Diplomasi
Marmara Grubu Vakfı başkanlığımın yanı sıra, Montenegro (Karadağ) Devleti'nin de on yıldır İstanbul fahri başkonsolosluğunu yapmaktayım. Dolayısıyla Karadağ'ın fahri başkonsoloslu olarak zaman zaman İstanbul'da kariyer ve fahri konsoloslar da bir araya geliyoruz. Macaristan'ın İstanbul Başkonsolosu Balazs Hendrich'in başkanlığını yaptığı ICC (İstanbul Konsoloslar Birliği) her ay bir konu etrafında bizleri bir araya getiriyor.
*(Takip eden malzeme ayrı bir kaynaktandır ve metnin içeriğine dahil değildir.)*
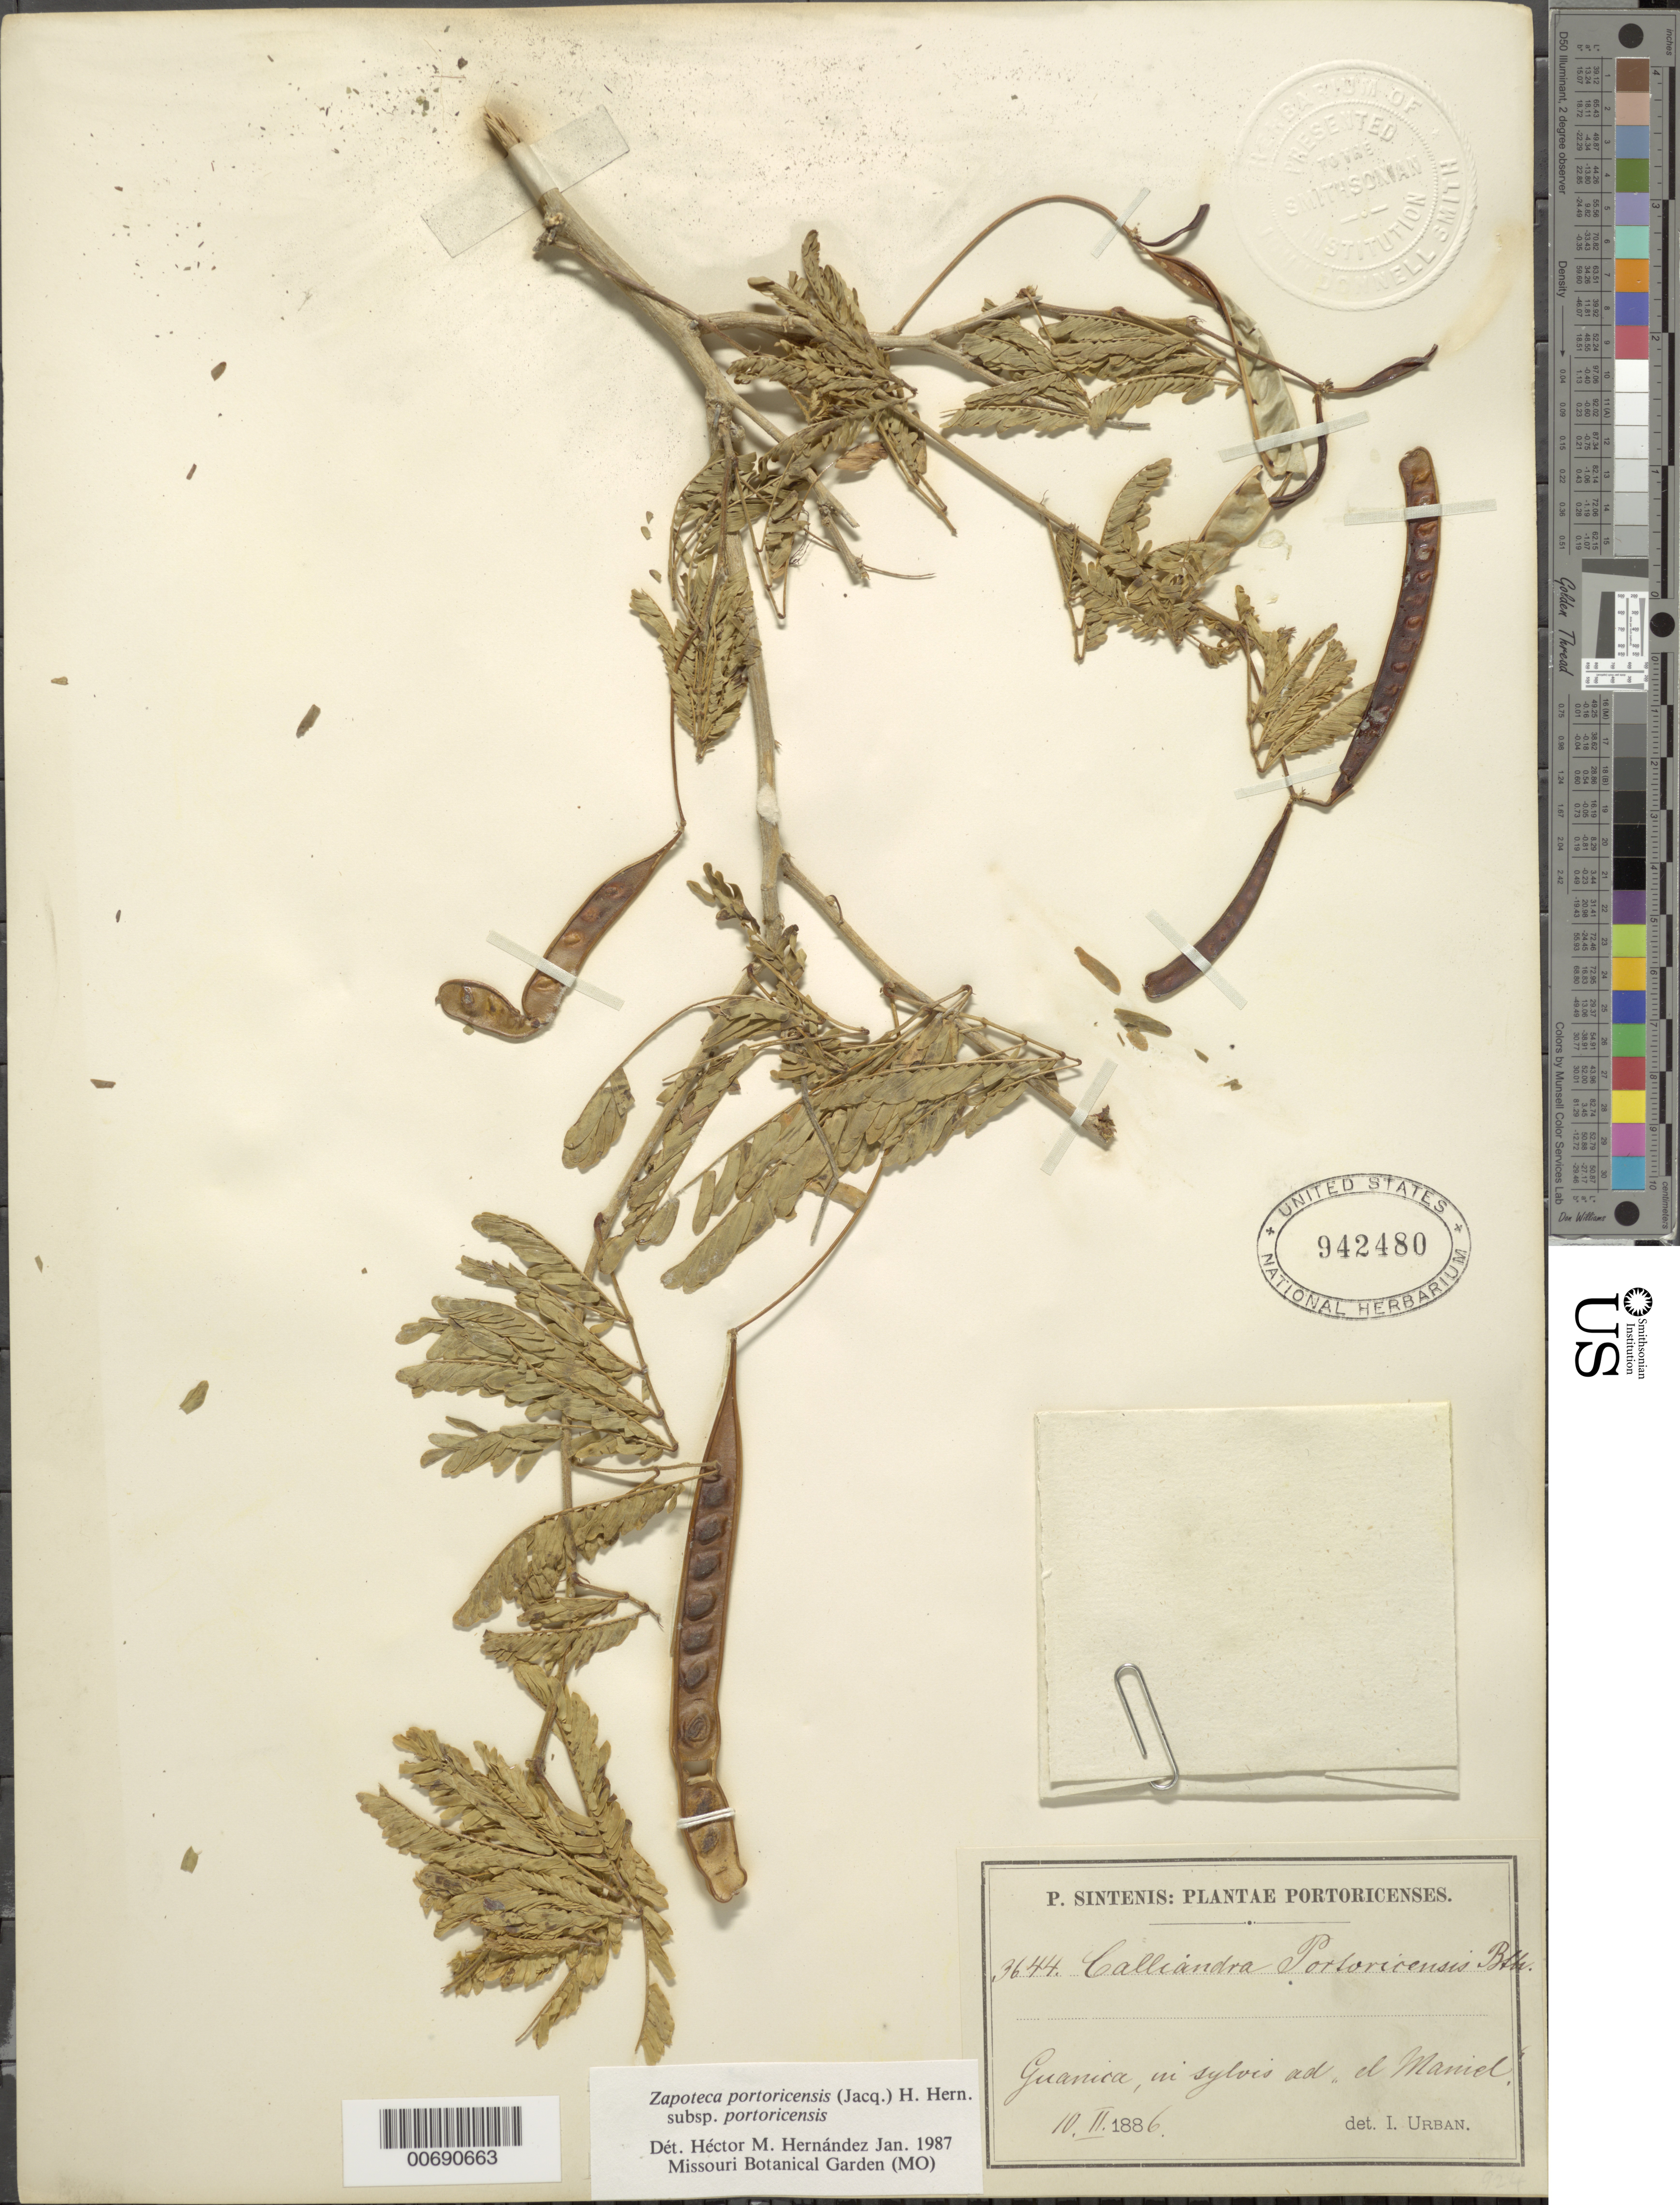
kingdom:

Aktüel bir konuyu, konusunun uzmanı bir veya iki şahsiyetin ağzından dinliyor ve bilgi sahibi oluyoruz. Bu ay TÜSİAD'daydık. Bahadır Kaleağası'nı ve Zümrüt İmamoğlu'nu dinledik. Daha önce söz alan Macaristan İstanbul Başkonsolosu Balazs Hendrich yaptığı giriş konuşmasında muhteşem bir değerlendirme yaptı.
ICC bizim kuruluşun kısaltılmış adı. İngilizcesi "Istanbul Consul Corps - İstanbul Konsoloslar Birliği". Başkonsolos Balazs Hendrich, "ICC"nin açılımını "Integration, Communication, Contribution - Entegrasyon, İletişim, Katkı" diye çevirince katılımcıların verimli bir ufuk turu yapmasını sağladı.
Nesnelerin interneti üzerinden temiz enerjiye, genetik bilimden yapay zekaya uzanan bir konuşma yapan Bahadır Kaleağası, insan ve doğa odaklı bir sunumla toplumsal kalkınmanın önemini gündeme getirdi.
Zümrüt İmamoğlu ise Türk ekonomisinin içinde bulunduğu açmazları ve sahip olduğu değerleri ortaya koydu.
İstanbul'da görevli yabancı diplomatlarla fahri diplomatların, ayda bir de olsa yana yana gelip düşüncelerini paylaşmasına kaynak sağlayan bu toplantılar gerçekte günümüzün meselelerine değişik bakışların paylaşımını sağlayan verimli bir etkinlikler dizisidir.
Ben bu toplantıların, bu birlikteliklerin yeni değerlere ulaşımda yararlı bir yol haritası oluşturacağına inanıyorum.
Zira bu toplantılarda ortaya konulan sunumlar, duyulanların, bilinenlerin veyahut da kulaktan dolma bilgilerin dışında gerçeğe varmada önemli bir yaklaşım oluşturmaktadır.
İstanbul Konsoloslar Birliği hali hazırda sahip olduğu mensupları göz önüne alındığında New York ve Hong Kong'dan sonra dünyadaki en büyük gayri resmi konsolosluk yapılanmasıdır. 130 üyesi olan bu model inisiyatif, kapsayıcı ve verimli çalışmalara odaklanmış bir temas birlikteliği olarak çalışmalarını sürdürmektedir.
Bu haftaki yazımı madem diplomasiye ayırdık, bir diplomasi fıkrasıyla noktalayalım istedim.
Dubai’de farklı ülkelerin diplomatik temsilcileri şerefine bir davet verilmiş.
Yemekte her şey güzelmiş, ancak ikram edilen kola bardaklarının içinde kocaman bir sinek yüzüyormuş. Bu sinek olayına, değişik diplomatik temsilciler değişik tepkiler vermiş.
İngiliz diplomat, başka bir bardakta yeni bir kola istemiş.
Alman, sineği bardaktan çıkardıktan sonra kolayı içmiş.
Arap diplomat, sineği fark etmeden kolayı sinekle birlikte hüpletmiş.
Rus, sineği koladan alıp cebine koymuş ve yardımcısına suikast olabilir şüphesiyle sineği biyolojik tahlile göndermelerini istemiş.
Çinli diplomat, sineği yemiş, Japon’a sineği karşılığı kolayı vermeyi teklif etmiş, anlaşamamışlar.
Yahudi, sineği Çinli’ye satmış, kolayı içmiş.
Yunanlı, kolanın büyük kısmını içtikten sonra itiraz ederek yeni bir kola istemiş.
Norveçli diplomat, kolayı içtikten sonra bardaktaki sineği balık yemi olarak kullanmış.
İrlandalı, sineği ezip kolayla karıştırmış ve çaktırmadan İngiliz’in bardağına dökmüş.
Amerikalı diplomat, 1 milyon dolarlık tazminat davası açmış. Arabistan hükümeti, özür dileyerek, Amerikalıya 100 milyon dolar tazminat ödemiş.
Türk diplomat ise, "Olayı Şiddetle Kınamış".